Enrique thinks of his mother. He will be buried in an unmarked grave, and she will never know what happened.

“Please,” he asks God, “don’t let me die without seeing her again.”

The man with the jacket slips. The noose loosens.

Enrique struggles to his knees. He has been stripped of everything but his underwear. He manages to stand, and he runs along the top of the fuel car, desperately trying to balance on the smooth, curved surface. Loose tracks flail the train from side to side. There are no lights. He can barely see his feet. He stumbles, then regains his footing.

In half a dozen strides, he reaches the rear of the car.

The train is rolling at nearly 40 mph. The next car is another fuel tanker. Leaping from one to the other at such speed would be suicidal. Enrique knows he could slip, fall between them and be sucked under.

He hears the men coming. Carefully, he jumps down onto the coupler that holds the cars together, just inches from the hot, churning wheels. He hears the muffled pop of gunshots and knows what he must do. He leaps from the train, flinging himself outward into the black void.

He hits dirt by the tracks and crumples to the ground. He crawls 30 feet. His knees throb.

Finally, he collapses under a small mango tree.

Enrique cannot see blood, but he senses it everywhere. It runs in a gooey dribble down his face and out of his ears and nose. It tastes bitter in his mouth. Still, he feels overwhelming relief: The blows have stopped.

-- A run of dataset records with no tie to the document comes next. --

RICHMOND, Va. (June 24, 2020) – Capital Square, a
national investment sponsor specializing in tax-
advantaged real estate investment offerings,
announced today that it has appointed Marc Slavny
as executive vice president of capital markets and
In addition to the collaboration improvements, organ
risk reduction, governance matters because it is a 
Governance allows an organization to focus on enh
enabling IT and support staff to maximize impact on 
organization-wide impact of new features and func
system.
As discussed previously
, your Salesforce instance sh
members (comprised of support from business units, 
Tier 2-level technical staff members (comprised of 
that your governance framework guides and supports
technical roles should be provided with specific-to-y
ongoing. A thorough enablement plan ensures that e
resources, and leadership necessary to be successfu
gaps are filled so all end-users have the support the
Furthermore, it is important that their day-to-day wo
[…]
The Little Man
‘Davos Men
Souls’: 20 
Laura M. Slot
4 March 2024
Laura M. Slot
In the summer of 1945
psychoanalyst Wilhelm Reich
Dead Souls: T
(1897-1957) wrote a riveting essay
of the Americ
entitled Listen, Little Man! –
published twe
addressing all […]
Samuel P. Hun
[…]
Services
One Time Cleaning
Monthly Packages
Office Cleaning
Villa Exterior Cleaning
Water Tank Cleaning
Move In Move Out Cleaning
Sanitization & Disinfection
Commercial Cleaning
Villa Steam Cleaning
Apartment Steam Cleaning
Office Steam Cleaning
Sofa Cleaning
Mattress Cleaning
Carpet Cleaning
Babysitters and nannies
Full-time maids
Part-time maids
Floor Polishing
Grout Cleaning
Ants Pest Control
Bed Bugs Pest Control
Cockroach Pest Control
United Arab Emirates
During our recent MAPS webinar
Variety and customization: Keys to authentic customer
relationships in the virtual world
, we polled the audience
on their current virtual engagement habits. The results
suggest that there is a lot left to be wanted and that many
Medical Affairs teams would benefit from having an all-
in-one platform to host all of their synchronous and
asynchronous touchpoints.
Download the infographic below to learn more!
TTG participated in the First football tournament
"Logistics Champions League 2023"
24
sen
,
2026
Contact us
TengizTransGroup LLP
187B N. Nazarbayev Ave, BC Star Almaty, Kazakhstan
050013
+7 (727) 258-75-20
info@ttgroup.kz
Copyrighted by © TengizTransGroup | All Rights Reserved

He recalls sleeping, maybe 12 hours, then stirring and trying to sit. His mind wanders to his mother, then his family and his girlfriend, Maria Isabel, who might be pregnant. “How will they know where I have died?” He falls back to sleep, then wakes again. Slowly, barefoot and with swollen knees, he hobbles north along the rails. He grows dizzy and confused. After what seems to be several hours, he is back again where he began, at the mango tree.

Just beyond it, in the opposite direction, is a thatched hut surrounded by a white fence.

It belongs to field hand Sirenio Gomez Fuentes, who watches as the bloodied boy walks toward him.